▶ **PROBLEM DESCRIPTION**
Each record below needs to be copied out exactly as it stands.

···

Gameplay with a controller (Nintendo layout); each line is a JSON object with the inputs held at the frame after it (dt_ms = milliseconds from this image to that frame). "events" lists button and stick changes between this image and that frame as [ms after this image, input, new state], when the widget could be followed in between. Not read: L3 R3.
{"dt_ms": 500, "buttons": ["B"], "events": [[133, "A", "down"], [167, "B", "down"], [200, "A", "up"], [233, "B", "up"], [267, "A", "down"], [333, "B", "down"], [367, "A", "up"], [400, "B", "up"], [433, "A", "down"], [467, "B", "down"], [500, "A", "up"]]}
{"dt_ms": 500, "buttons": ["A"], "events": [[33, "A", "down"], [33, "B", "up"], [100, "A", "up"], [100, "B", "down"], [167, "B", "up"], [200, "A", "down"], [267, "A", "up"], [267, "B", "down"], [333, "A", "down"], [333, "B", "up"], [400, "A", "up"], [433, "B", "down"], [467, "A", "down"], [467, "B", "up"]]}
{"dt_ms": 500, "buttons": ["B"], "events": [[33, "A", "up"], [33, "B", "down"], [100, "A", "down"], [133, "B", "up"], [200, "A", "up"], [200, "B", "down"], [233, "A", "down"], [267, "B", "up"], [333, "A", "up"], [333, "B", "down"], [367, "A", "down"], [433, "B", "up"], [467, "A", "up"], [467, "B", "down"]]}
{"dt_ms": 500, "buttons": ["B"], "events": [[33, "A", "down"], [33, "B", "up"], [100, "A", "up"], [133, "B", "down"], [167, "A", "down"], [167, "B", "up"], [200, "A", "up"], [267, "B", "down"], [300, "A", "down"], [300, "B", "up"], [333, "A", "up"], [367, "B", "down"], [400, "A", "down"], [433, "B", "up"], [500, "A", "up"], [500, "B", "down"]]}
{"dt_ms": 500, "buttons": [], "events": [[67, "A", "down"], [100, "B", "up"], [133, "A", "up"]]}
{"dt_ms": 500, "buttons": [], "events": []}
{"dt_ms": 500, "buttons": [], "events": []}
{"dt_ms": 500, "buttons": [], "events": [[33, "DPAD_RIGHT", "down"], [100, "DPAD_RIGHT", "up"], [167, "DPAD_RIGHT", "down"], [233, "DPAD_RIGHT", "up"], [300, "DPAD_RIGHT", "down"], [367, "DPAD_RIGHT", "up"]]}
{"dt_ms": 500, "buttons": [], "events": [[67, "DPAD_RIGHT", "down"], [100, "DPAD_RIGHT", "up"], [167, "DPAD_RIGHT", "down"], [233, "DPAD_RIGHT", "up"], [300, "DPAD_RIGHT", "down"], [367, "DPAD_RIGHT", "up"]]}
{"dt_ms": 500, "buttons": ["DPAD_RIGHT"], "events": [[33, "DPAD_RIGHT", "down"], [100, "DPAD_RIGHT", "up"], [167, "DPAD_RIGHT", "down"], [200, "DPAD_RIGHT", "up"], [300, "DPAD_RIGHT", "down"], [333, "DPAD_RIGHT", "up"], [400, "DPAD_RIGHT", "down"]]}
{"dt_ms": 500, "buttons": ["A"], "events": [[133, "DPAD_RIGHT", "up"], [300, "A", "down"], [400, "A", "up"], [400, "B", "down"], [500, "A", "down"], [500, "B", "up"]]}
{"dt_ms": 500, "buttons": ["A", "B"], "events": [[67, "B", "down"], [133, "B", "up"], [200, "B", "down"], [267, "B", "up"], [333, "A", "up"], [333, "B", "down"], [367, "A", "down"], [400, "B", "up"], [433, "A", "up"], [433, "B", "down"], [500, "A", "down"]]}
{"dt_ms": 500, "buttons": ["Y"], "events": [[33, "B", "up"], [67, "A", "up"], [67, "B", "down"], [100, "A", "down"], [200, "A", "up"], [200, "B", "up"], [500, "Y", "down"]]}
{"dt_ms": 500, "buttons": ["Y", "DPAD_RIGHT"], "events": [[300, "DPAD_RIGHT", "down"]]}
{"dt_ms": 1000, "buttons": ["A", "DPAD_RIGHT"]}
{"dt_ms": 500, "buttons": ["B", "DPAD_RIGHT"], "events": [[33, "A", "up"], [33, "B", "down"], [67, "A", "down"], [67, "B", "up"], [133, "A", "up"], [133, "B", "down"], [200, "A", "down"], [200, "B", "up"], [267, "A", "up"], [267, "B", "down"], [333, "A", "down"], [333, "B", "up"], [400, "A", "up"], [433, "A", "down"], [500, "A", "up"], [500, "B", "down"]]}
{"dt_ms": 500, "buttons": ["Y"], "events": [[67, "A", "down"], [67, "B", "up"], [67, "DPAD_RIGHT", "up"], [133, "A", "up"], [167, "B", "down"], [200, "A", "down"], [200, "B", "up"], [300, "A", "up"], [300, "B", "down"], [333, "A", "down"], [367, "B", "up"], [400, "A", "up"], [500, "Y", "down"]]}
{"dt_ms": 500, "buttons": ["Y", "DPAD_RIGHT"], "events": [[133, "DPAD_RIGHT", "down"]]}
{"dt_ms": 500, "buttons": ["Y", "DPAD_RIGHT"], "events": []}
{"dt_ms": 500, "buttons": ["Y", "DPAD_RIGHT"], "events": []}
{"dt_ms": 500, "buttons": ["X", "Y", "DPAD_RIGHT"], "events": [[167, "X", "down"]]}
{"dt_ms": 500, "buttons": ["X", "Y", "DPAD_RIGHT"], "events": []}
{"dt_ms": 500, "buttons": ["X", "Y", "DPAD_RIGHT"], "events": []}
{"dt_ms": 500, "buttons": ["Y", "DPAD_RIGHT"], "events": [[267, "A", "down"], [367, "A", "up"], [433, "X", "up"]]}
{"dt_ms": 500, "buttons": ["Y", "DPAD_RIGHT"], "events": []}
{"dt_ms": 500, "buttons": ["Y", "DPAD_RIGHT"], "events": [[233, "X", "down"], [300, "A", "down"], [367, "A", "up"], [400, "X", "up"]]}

···

▶ **WRITTEN RESPONSE**
Gameplay with a controller (Nintendo layout); each line is a JSON object with the inputs held at the frame after it (dt_ms = milliseconds from this image to that frame). "events" lists button and stick changes between this image and that frame as [ms after this image, input, new state], when the widget could be followed in between. Not read: L3 R3.
{"dt_ms": 500, "buttons": ["B"], "events": [[133, "A", "down"], [167, "B", "down"], [200, "A", "up"], [233, "B", "up"], [267, "A", "down"], [333, "B", "down"], [367, "A", "up"], [400, "B", "up"], [433, "A", "down"], [467, "B", "down"], [500, "A", "up"]]}
{"dt_ms": 500, "buttons": ["A"], "events": [[33, "A", "down"], [33, "B", "up"], [100, "A", "up"], [100, "B", "down"], [167, "B", "up"], [200, "A", "down"], [267, "A", "up"], [267, "B", "down"], [333, "A", "down"], [333, "B", "up"], [400, "A", "up"], [433, "B", "down"], [467, "A", "down"], [467, "B", "up"]]}
{"dt_ms": 500, "buttons": ["B"], "events": [[33, "A", "up"], [33, "B", "down"], [100, "A", "down"], [133, "B", "up"], [200, "A", "up"], [200, "B", "down"], [233, "A", "down"], [267, "B", "up"], [333, "A", "up"], [333, "B", "down"], [367, "A", "down"], [433, "B", "up"], [467, "A", "up"], [467, "B", "down"]]}
{"dt_ms": 500, "buttons": ["B"], "events": [[33, "A", "down"], [33, "B", "up"], [100, "A", "up"], [133, "B", "down"], [167, "A", "down"], [167, "B", "up"], [200, "A", "up"], [267, "B", "down"], [300, "A", "down"], [300, "B", "up"], [333, "A", "up"], [367, "B", "down"], [400, "A", "down"], [433, "B", "up"], [500, "A", "up"], [500, "B", "down"]]}
{"dt_ms": 500, "buttons": [], "events": [[67, "A", "down"], [100, "B", "up"], [133, "A", "up"]]}
{"dt_ms": 500, "buttons": [], "events": []}
{"dt_ms": 500, "buttons": [], "events": []}
{"dt_ms": 500, "buttons": [], "events": [[33, "DPAD_RIGHT", "down"], [100, "DPAD_RIGHT", "up"], [167, "DPAD_RIGHT", "down"], [233, "DPAD_RIGHT", "up"], [300, "DPAD_RIGHT", "down"], [367, "DPAD_RIGHT", "up"]]}
{"dt_ms": 500, "buttons": [], "events": [[67, "DPAD_RIGHT", "down"], [100, "DPAD_RIGHT", "up"], [167, "DPAD_RIGHT", "down"], [233, "DPAD_RIGHT", "up"], [300, "DPAD_RIGHT", "down"], [367, "DPAD_RIGHT", "up"]]}
{"dt_ms": 500, "buttons": ["DPAD_RIGHT"], "events": [[33, "DPAD_RIGHT", "down"], [100, "DPAD_RIGHT", "up"], [167, "DPAD_RIGHT", "down"], [200, "DPAD_RIGHT", "up"], [300, "DPAD_RIGHT", "down"], [333, "DPAD_RIGHT", "up"], [400, "DPAD_RIGHT", "down"]]}
{"dt_ms": 500, "buttons": ["A"], "events": [[133, "DPAD_RIGHT", "up"], [300, "A", "down"], [400, "A", "up"], [400, "B", "down"], [500, "A", "down"], [500, "B", "up"]]}
{"dt_ms": 500, "buttons": ["A", "B"], "events": [[67, "B", "down"], [133, "B", "up"], [200, "B", "down"], [267, "B", "up"], [333, "A", "up"], [333, "B", "down"], [367, "A", "down"], [400, "B", "up"], [433, "A", "up"], [433, "B", "down"], [500, "A", "down"]]}
{"dt_ms": 500, "buttons": ["Y"], "events": [[33, "B", "up"], [67, "A", "up"], [67, "B", "down"], [100, "A", "down"], [200, "A", "up"], [200, "B", "up"], [500, "Y", "down"]]}
{"dt_ms": 500, "buttons": ["Y", "DPAD_RIGHT"], "events": [[300, "DPAD_RIGHT", "down"]]}
{"dt_ms": 1000, "buttons": ["A", "DPAD_RIGHT"]}
{"dt_ms": 500, "buttons": ["B", "DPAD_RIGHT"], "events": [[33, "A", "up"], [33, "B", "down"], [67, "A", "down"], [67, "B", "up"], [133, "A", "up"], [133, "B", "down"], [200, "A", "down"], [200, "B", "up"], [267, "A", "up"], [267, "B", "down"], [333, "A", "down"], [333, "B", "up"], [400, "A", "up"], [433, "A", "down"], [500, "A", "up"], [500, "B", "down"]]}
{"dt_ms": 500, "buttons": ["Y"], "events": [[67, "A", "down"], [67, "B", "up"], [67, "DPAD_RIGHT", "up"], [133, "A", "up"], [167, "B", "down"], [200, "A", "down"], [200, "B", "up"], [300, "A", "up"], [300, "B", "down"], [333, "A", "down"], [367, "B", "up"], [400, "A", "up"], [500, "Y", "down"]]}
{"dt_ms": 500, "buttons": ["Y", "DPAD_RIGHT"], "events": [[133, "DPAD_RIGHT", "down"]]}
{"dt_ms": 500, "buttons": ["Y", "DPAD_RIGHT"], "events": []}
{"dt_ms": 500, "buttons": ["Y", "DPAD_RIGHT"], "events": []}
{"dt_ms": 500, "buttons": ["X", "Y", "DPAD_RIGHT"], "events": [[167, "X", "down"]]}
{"dt_ms": 500, "buttons": ["X", "Y", "DPAD_RIGHT"], "events": []}
{"dt_ms": 500, "buttons": ["X", "Y", "DPAD_RIGHT"], "events": []}
{"dt_ms": 500, "buttons": ["Y", "DPAD_RIGHT"], "events": [[267, "A", "down"], [367, "A", "up"], [433, "X", "up"]]}
{"dt_ms": 500, "buttons": ["Y", "DPAD_RIGHT"], "events": []}
{"dt_ms": 500, "buttons": ["Y", "DPAD_RIGHT"], "events": [[233, "X", "down"], [300, "A", "down"], [367, "A", "up"], [400, "X", "up"]]}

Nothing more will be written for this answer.